**DOCUMENT EXCERPT**
★ ★ ★
AI obsolescence is “coming for basically everyone in due time,” says one engineer who went from earning $150k to being locked out of the workforce for over a year.
Goals
I am looking to be part of a small-to-midsized engineering team where I can have real impact by solving hard and previously unsolvable problems by leveraging AI tools.
I would also not hire him.
I’m not really familiar with US resume culture, but the whole thing is very unappealing to me.
Also from his linked substack, I get unpleasant vibes.
Can you be more specific? What is unappealing to you? Do you feel like companies don’t feel their problems are unsolvable? Do you feel companies don’t want someone who uses ai tools?
I’m a very experienced software developer. I’ve tried a lot of “AI” tools and they are just a waste of time. You can use ChatGPT as some kind of search engine, but it fails utterly with more complex tasks and code bases.
It’s a bit like answers on stackoverflow. Sometimes a bad solution got the highest vote and you find a suitable approach for your problem on page 2. You need experience to understand the difference.
AI tools for coding were also trained on hobby code bases, tutorials and such. You can see that in the output. It’s missing input validation, error handling, patterns etc.
Sure you can “discuss” with AI to add those features, but frankly its faster to just write it yourself. (For production ready code, a POC might be ok)
So if someone shows up claiming he wants to solve my “unsolveable” problems with AI I think they are not qualified enough to understand that they probably won’t. Also if an AI tool could do it why would I need them?
The rest of the resume is also just unspecific. It seems he knows Javascript, as far as I recall. Seems to do frontend and graphics. But I have no idea which frameworks he knows or what was his actual task in these projects. (I just skimmed over the text, this is what I recall. I might be wrong about it)
Finally the whole context: AI stole my job -> I want a job where I can use AI
So apparently he says AI can do his job, which means for me: not qualified
Please remember: my very personal opinion, based on a 2 minute research. Could be very wrong and biased.
That’s the exact kind of thing experienced developers want to do.
They don’t always want to just write easy code again and again. That can get boring and tedious. They want to come into a project with difficult problems and take ownership of them and solve them.
Because the audience is not his future co-workers, it’s the managers and hiring staff who have problems that they need solved and are aware of the existing limitations that they have within the team.
★ ★ ★
**ABOUT THIS TASK**
From the discussion of the engineer's resume, extract the passage from "AI obsolescence is" up to and including "not hire him.". The entries below come from a different source.

(Recorded data)
★ ★ ★
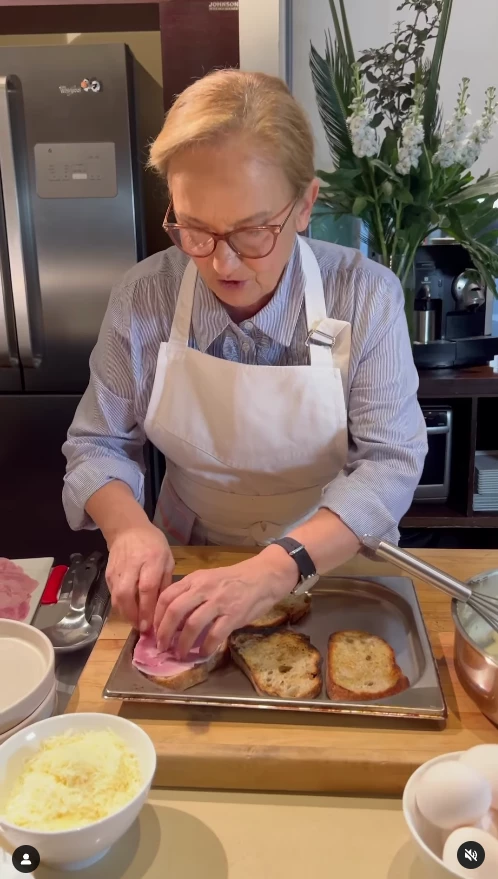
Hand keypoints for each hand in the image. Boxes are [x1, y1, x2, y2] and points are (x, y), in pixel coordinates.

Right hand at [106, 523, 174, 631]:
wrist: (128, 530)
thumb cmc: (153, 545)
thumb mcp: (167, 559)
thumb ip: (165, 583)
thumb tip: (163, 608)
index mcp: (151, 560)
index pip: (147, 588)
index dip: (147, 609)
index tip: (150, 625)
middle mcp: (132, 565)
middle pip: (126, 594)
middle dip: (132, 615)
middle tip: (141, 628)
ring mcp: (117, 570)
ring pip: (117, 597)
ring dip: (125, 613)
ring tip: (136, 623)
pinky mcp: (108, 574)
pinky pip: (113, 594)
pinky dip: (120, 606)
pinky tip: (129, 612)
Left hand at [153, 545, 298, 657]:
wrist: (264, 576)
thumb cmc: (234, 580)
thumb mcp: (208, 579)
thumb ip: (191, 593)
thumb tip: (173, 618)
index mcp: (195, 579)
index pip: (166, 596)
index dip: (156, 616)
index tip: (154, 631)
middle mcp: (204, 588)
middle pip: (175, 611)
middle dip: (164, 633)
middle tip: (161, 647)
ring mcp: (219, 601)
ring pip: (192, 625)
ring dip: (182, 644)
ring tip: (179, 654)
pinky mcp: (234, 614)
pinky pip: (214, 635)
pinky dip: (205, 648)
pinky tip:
★ ★ ★
**EXERCISE RESPONSE**
AI obsolescence is “coming for basically everyone in due time,” says one engineer who went from earning $150k to being locked out of the workforce for over a year.
Goals
I am looking to be part of a small-to-midsized engineering team where I can have real impact by solving hard and previously unsolvable problems by leveraging AI tools.
I would also not hire him.